§ SOURCE TEXT
########
Dr Daniel Persky speaks to ecancer at the ASH 2019 meeting in Orlando about his trial for patients with early-stage diffuse large B-cell lymphoma.

All patients received standard R-CHOP therapy, and then underwent a PET scan after their third cycle of treatment.

His results that patients may be able to safely skip radiation treatment after a clear positron-emission tomography (PET) scan.

PET-Directed therapy for early-stage diffuse large B-cell lymphoma

Prof Daniel Persky - University of Arizona Cancer Center, Tucson, USA

S1001 was an NCTN study where there were three cooperative groups, SWOG, Alliance and ECOG-ACRIN. This was a study in limited stage diffuse large B-cell lymphoma. Diffuse large B-cell lymphoma is the most common non-Hodgkin’s lymphoma diagnosed in the United States and it’s about 30-40% of it. It presents at limited stage as opposed to advanced stage about 30% of the time. The typical standard treatment for limited stage diffuse large B-cell lymphoma that is recommended by NCCN guidelines is three cycles of R-CHOP followed by involved-field radiation therapy. This study used a PET scan after three cycles of R-CHOP to direct further therapy. So patients who were PET scan negative after three cycles of R-CHOP only received one more cycle of R-CHOP while patients who were still PET scan positive received radiation therapy and the radioimmunotherapy agent called ibritumomab tiuxetan, the brand name is Zevalin.
########
(Extracted page text data)
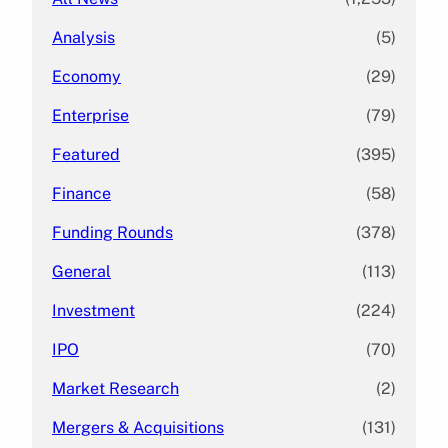
Analysis
(5)
Economy
(29)
Enterprise
(79)
Featured
(395)
Finance
(58)
Funding Rounds
(378)
General
(113)
Investment
(224)
IPO
(70)
Market Research
(2)
Mergers & Acquisitions
(131)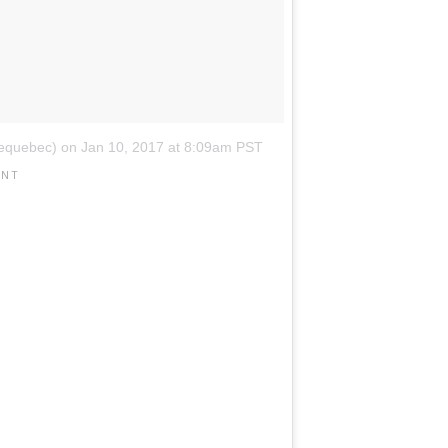
dequebec)
on
Jan 10, 2017 at 8:09am PST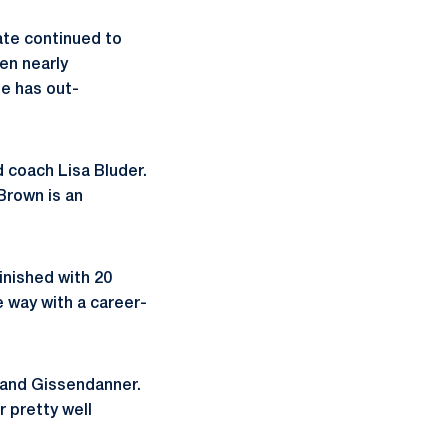
ate continued to
en nearly
te has out-
d coach Lisa Bluder.
Brown is an
inished with 20
e way with a career-
r and Gissendanner.
r pretty well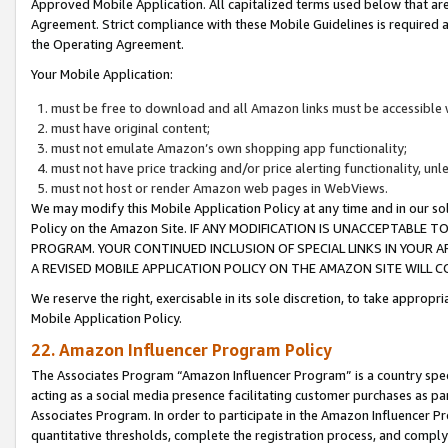
Approved Mobile Application. All capitalized terms used below that ar
Agreement. Strict compliance with these Mobile Guidelines is required a
the Operating Agreement.
Your Mobile Application:
must be free to download and all Amazon links must be accessible 
must have original content;
must not emulate Amazon’s own shopping app functionality;
must not have price tracking and/or price alerting functionality, un
must not host or render Amazon web pages in WebViews.
We may modify this Mobile Application Policy at any time and in our sol
Policy on the Amazon Site. IF ANY MODIFICATION IS UNACCEPTABLE
PROGRAM. YOUR CONTINUED INCLUSION OF SPECIAL LINKS IN YOUR 
A REVISED MOBILE APPLICATION POLICY ON THE AMAZON SITE WILL
We reserve the right, exercisable in its sole discretion, to take approp
Mobile Application Policy.
22. Amazon Influencer Program Policy
The Associates Program “Amazon Influencer Program” is a country specif
acting as a social media presence facilitating customer purchases as pa
Associates Program. In order to participate in the Amazon Influencer P
quantitative thresholds, complete the registration process, and comply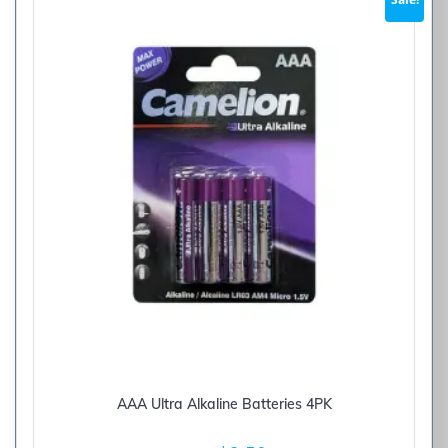
AAA Ultra Alkaline Batteries 4PK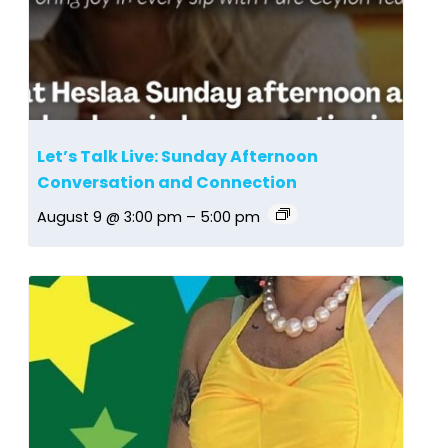
Let’s Talk Live: Sunday Afternoon
Conversation and Connection
August 9 @ 3:00 pm
–
5:00 pm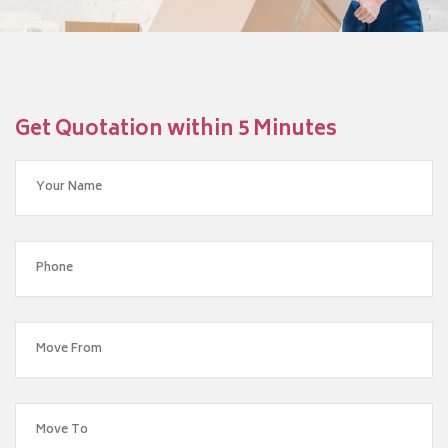
Get Quotation within 5 Minutes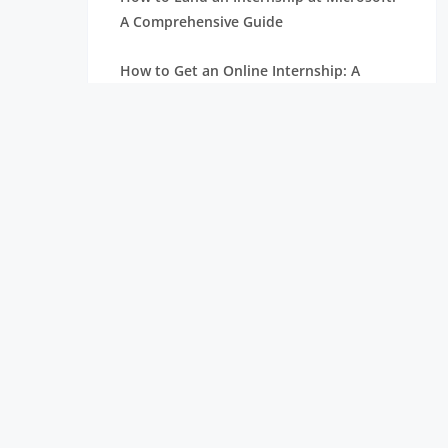
A Comprehensive Guide
How to Get an Online Internship: A
Complete Beginner’s Guide
How to Write an Internship Request
Email: Tips and Examples
How to Find Internship Opportunities
During College
Google Colab Tutorial: Build Your First
Data Science Project
Ultimate Tableau Tutorial: From Beginner
to Job Ready
Power BI Tutorial: Dashboards, Reports,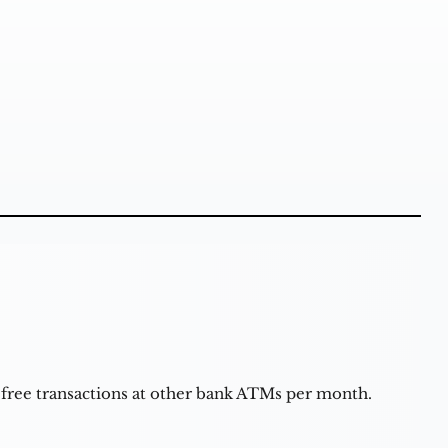
 free transactions at other bank ATMs per month.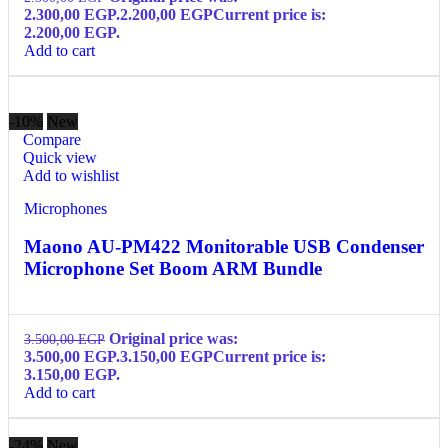
2.300,00 EGP.
2.200,00
EGP
Current price is:
2.200,00 EGP.
Add to cart
-10%
New
Compare
Quick view
Add to wishlist
Microphones
Maono AU-PM422 Monitorable USB Condenser
Microphone Set Boom ARM Bundle
Original price was:
3.500,00
EGP
3.500,00 EGP.
3.150,00
EGP
Current price is:
3.150,00 EGP.
Add to cart
-24%
New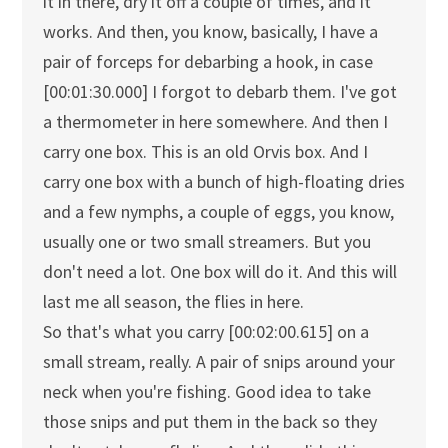
it in there, dry it off a couple of times, and it
works. And then, you know, basically, I have a
pair of forceps for debarbing a hook, in case
[00:01:30.000] I forgot to debarb them. I've got
a thermometer in here somewhere. And then I
carry one box. This is an old Orvis box. And I
carry one box with a bunch of high-floating dries
and a few nymphs, a couple of eggs, you know,
usually one or two small streamers. But you
don't need a lot. One box will do it. And this will
last me all season, the flies in here.
So that's what you carry [00:02:00.615] on a
small stream, really. A pair of snips around your
neck when you're fishing. Good idea to take
those snips and put them in the back so they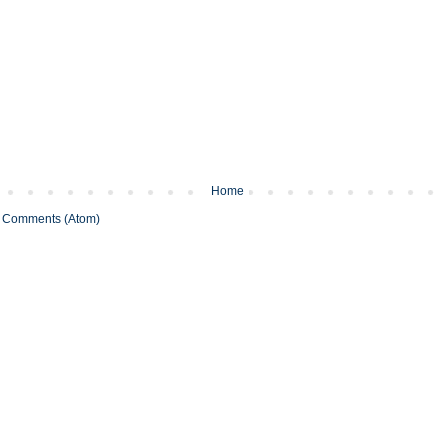
Home
 Comments (Atom)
########
§ TASKS
1: Using the text on the early-stage lymphoma trial, restate the part from "All patients received" up to and including "tomography (PET) scan.", changing "patients" to "participants".
2: According to the text on the early-stage lymphoma trial, how often does diffuse large B-cell lymphoma present at limited stage rather than advanced stage?
3: Continue the text on the early-stage lymphoma trial from its last sentence.

§ ANSWERS BELOW
1:
All participants received standard R-CHOP therapy, and then underwent a PET scan after their third cycle of treatment.

His results that participants may be able to safely skip radiation treatment after a clear positron-emission tomography (PET) scan.

2: About 30% of the time.

3:
It turned out that almost 90% of the patients were PET negative and only received one more cycle of R-CHOP. They did extremely well with overall only five relapses in the whole group out of 159 patients. The patients who received radiation followed by ibritumomab tiuxetan actually also did very well. So the group in general did very well with a five year progression free survival rate of 87% and a five year overall survival rate of 90%.

This tells us that in the case of the absolute majority of patients four cycles of R-CHOP is enough to get an excellent outcome in limited stage diffuse large B-cell lymphoma and that radiation could potentially be used only in a small proportion of patients where it gives reasonable results. In this case it was given together with ibritumomab tiuxetan which is not FDA approved in this indication. So the radiation would probably be the most important part in this case.

There was a lively discussion in general during the session as well. Together with a trial that was reported at the 2018 ASH session in younger, more favourable patients it could produce a change in the treatment paradigm to R-CHOP times four. Because this trial enrolled older patients who had more risk factors for relapse it’s more relevant to that group.